→ **Text section**:
------------------------------
To offer responsible voluntourism adventures, designed with community input, providing substantial funding for educational programs in rural Cambodia & inspiring life changes in travelers who join us

Please write an overview of your project. Include how your approach supports or embodies geotourism or destination stewardship. This text will appear when people scroll over the icon for your entry on the map located on the competition homepage.

For travelers seeking socially and environmentally responsible adventures, PEPY Tours provides educational and volunteer opportunities that allow participants to learn from and support ongoing social development projects in Cambodia. PEPY Tours combines adventure travel with hands-on volunteer projects operated by its partner non-profit organization, The PEPY Ride, and other locally based non-governmental organizations.

Adventure volunteer tours range from riding in environmental education bike treks to building rainwater collection units and collaborating in cultural exchange activities in rural schools. Participants have the opportunity to visit the programs of partner nonprofit organizations during their tour and contribute to PEPY’s overall goal: improving education in rural Cambodia. Each tour participant contributes a fundraising or donation minimum, all of which directly supports the educational programs of PEPY Ride or its partners.

Explain in detail why your approach is innovative

PEPY has established long-term relationships with host communities and partner organizations and is therefore able to provide insightful perspectives and unique experiences for its participants. PEPY strives to be a model in the industry by continually reassessing its own operations and analyzing the benefits that its tours bring to local communities and its participants. PEPY is committed to self-reflection, constant monitoring through a full-time presence in target program areas and a willingness to put community concerns before traveler wishes.
------------------------------
→ **Information shown**:
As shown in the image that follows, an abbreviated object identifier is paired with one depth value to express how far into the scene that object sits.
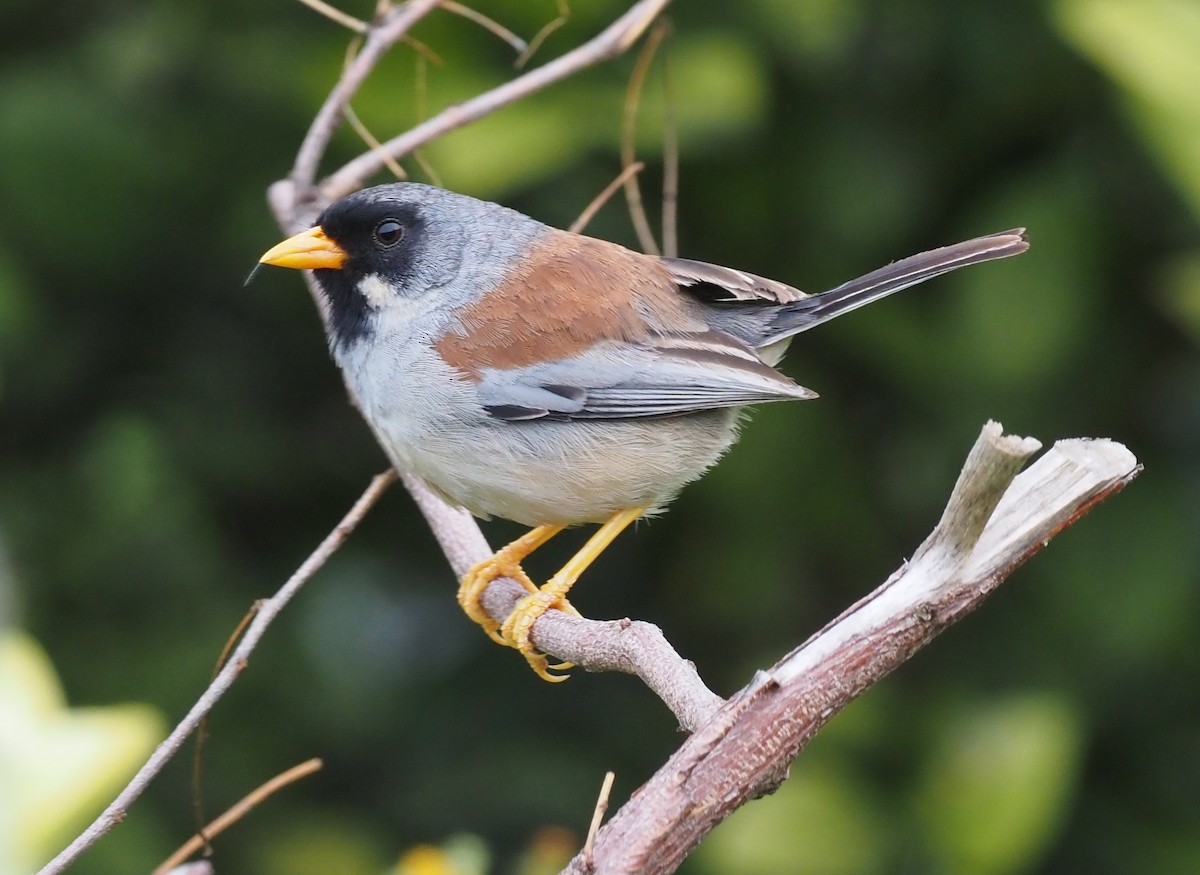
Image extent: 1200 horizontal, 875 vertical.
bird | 6.69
------------------------------
→ **Task instructions**:
In the PEPY Tours text, what kinds of adventure volunteer tours are named as the range they cover? List each one.

→ **Response area**:
- Riding in environmental education bike treks
- Building rainwater collection units
- Collaborating in cultural exchange activities in rural schools